__Exercise__: Which of the lines below hold "linejoin"? Please return each one.

BEGIN Extracted information

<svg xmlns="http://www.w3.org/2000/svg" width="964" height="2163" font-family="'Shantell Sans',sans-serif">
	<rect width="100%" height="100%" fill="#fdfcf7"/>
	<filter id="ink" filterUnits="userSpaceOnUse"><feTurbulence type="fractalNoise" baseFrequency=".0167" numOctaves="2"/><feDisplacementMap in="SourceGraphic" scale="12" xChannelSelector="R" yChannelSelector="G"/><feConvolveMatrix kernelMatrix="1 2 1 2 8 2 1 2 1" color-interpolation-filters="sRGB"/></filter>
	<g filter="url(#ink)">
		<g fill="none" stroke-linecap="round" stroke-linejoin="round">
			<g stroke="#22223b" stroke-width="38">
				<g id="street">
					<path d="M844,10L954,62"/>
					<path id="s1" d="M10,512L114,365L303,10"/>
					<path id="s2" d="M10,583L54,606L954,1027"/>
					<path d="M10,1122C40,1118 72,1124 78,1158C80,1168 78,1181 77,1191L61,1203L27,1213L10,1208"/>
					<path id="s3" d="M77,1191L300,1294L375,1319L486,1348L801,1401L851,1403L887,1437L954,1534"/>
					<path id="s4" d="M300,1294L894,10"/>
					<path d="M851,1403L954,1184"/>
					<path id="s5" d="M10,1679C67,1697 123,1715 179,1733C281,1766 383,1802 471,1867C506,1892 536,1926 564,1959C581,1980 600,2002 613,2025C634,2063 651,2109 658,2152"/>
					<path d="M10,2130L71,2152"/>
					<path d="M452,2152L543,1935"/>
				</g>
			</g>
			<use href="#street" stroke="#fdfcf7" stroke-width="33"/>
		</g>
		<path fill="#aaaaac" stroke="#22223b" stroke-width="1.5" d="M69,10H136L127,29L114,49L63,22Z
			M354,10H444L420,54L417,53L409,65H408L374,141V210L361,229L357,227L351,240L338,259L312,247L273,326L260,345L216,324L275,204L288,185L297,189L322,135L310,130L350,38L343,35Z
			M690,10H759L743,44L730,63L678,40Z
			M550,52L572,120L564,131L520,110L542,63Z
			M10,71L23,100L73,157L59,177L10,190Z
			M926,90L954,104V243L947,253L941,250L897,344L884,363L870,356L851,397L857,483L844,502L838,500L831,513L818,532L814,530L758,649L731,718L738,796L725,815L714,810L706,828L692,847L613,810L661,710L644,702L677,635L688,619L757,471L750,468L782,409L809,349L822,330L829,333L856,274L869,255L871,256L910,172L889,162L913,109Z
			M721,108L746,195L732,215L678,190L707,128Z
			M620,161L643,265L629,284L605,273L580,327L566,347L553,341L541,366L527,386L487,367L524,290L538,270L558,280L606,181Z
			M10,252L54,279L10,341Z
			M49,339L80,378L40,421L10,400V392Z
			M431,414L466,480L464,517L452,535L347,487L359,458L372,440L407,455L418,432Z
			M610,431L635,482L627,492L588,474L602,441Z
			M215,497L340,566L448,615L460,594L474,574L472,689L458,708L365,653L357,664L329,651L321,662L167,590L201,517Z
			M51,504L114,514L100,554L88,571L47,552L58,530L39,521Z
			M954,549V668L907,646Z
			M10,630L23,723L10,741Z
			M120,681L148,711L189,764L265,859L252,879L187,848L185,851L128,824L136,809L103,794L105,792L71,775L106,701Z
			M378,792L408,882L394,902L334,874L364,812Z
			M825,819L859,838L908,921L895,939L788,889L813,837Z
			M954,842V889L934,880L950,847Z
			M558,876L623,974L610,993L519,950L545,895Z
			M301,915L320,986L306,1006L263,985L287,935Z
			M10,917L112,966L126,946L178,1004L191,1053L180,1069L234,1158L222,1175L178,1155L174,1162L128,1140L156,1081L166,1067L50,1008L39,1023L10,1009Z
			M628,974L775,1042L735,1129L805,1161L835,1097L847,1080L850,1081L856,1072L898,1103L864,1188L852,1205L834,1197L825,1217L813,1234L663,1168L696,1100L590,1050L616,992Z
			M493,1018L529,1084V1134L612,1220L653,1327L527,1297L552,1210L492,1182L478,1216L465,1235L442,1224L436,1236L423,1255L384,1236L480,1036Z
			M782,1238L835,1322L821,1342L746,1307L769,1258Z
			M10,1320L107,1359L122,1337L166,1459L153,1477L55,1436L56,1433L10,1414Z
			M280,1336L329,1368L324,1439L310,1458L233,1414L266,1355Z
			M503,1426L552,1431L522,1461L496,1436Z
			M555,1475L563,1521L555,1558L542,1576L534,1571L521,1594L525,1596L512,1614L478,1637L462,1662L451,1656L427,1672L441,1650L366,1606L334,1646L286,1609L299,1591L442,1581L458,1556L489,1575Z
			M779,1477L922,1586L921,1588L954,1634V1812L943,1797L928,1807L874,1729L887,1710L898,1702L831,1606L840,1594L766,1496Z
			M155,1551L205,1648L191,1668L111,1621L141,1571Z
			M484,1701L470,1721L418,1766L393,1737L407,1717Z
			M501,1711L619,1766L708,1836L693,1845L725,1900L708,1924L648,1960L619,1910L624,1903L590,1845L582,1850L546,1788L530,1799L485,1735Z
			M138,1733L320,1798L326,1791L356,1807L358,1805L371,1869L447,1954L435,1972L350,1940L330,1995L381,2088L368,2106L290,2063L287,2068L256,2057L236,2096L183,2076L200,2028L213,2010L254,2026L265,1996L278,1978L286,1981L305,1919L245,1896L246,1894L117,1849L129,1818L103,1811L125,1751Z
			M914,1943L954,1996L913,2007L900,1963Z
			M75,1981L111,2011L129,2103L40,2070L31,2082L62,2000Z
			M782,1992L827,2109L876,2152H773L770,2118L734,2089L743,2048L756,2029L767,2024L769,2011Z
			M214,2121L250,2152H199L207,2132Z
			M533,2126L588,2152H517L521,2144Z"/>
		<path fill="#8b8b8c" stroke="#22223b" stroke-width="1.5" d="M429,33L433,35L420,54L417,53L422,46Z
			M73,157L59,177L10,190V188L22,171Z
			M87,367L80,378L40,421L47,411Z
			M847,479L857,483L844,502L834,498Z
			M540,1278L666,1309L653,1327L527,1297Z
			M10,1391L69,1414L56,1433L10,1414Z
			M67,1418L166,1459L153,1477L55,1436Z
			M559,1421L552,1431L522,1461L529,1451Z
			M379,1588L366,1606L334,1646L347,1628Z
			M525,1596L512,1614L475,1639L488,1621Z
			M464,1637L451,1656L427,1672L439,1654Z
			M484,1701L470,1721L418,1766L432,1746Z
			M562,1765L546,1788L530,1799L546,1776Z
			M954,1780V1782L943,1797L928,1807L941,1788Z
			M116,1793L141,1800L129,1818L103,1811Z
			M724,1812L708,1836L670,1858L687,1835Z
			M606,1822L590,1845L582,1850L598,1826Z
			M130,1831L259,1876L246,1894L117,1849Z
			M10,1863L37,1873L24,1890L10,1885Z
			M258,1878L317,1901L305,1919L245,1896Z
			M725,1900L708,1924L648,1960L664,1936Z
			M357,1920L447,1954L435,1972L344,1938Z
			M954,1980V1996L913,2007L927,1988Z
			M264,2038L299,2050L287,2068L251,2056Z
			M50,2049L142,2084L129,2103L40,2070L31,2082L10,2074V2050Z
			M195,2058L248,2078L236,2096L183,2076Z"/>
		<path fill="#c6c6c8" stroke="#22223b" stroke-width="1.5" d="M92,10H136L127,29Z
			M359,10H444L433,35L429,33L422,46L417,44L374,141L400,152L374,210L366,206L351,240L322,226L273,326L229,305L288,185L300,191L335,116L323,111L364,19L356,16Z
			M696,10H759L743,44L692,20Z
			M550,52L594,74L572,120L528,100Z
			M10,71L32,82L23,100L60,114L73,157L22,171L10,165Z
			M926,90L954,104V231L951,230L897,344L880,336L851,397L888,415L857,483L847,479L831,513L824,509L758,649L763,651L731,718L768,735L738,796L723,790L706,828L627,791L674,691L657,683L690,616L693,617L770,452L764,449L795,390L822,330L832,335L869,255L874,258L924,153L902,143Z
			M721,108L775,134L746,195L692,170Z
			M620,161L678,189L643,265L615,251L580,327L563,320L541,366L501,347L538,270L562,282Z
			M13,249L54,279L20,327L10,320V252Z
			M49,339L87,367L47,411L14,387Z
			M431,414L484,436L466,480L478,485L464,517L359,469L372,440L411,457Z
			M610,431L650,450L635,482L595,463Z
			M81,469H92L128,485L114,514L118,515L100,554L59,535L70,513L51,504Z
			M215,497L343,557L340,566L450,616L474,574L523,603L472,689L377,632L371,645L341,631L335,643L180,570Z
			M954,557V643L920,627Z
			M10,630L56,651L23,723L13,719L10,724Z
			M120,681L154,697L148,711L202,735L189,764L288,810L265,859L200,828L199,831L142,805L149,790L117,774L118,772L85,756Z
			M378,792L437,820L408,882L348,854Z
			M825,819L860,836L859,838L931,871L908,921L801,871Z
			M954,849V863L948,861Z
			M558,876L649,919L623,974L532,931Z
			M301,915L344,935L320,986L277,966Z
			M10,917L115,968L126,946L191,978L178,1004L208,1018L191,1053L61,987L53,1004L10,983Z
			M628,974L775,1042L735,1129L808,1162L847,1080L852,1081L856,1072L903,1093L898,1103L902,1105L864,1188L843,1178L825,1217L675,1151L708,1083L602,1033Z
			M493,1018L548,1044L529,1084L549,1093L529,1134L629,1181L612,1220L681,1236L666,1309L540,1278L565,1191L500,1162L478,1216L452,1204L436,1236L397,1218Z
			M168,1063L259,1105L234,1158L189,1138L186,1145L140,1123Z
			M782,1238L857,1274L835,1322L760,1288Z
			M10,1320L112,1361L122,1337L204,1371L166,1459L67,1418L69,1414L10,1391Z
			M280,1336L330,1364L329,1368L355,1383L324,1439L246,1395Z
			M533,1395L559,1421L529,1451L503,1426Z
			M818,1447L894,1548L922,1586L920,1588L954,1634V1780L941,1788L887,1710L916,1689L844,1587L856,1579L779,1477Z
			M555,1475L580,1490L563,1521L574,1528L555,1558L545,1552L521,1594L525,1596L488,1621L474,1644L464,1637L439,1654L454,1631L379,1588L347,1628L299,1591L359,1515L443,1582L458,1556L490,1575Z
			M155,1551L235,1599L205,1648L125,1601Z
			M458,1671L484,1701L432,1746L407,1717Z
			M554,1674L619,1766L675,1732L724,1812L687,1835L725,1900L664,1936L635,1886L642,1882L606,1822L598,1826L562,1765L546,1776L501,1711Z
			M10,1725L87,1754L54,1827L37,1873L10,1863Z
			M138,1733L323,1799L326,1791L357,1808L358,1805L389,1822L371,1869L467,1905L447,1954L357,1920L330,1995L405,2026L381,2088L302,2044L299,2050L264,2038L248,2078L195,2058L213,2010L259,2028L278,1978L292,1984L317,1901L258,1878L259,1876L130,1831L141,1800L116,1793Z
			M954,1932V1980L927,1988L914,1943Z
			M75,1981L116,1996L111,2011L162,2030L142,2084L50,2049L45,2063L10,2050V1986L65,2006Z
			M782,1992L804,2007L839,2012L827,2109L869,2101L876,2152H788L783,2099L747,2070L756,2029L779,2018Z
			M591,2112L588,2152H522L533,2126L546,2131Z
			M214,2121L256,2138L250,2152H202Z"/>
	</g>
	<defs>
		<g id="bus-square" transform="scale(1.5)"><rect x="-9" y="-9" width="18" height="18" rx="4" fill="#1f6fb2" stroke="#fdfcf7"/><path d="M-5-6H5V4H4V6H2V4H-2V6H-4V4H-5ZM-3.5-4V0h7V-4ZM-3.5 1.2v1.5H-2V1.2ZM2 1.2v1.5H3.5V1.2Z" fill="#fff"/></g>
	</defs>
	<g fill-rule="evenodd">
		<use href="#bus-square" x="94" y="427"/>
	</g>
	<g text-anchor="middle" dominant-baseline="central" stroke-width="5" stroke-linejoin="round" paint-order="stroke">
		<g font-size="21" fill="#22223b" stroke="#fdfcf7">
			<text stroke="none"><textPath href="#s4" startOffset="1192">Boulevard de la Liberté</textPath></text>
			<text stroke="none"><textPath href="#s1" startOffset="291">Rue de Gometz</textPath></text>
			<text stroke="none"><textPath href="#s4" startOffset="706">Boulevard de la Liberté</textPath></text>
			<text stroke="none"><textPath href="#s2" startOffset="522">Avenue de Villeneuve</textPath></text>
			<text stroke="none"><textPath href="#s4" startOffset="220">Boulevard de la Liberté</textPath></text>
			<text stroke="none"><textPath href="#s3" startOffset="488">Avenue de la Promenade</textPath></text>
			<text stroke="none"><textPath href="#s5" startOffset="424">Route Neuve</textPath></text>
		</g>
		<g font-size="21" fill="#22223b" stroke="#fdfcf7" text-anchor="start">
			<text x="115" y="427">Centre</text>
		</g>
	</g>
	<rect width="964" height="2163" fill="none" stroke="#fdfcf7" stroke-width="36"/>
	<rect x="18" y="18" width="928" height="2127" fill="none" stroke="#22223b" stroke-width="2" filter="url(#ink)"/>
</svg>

END Extracted information

__Exercise result__:
		<g fill="none" stroke-linecap="round" stroke-linejoin="round">
	<g text-anchor="middle" dominant-baseline="central" stroke-width="5" stroke-linejoin="round" paint-order="stroke">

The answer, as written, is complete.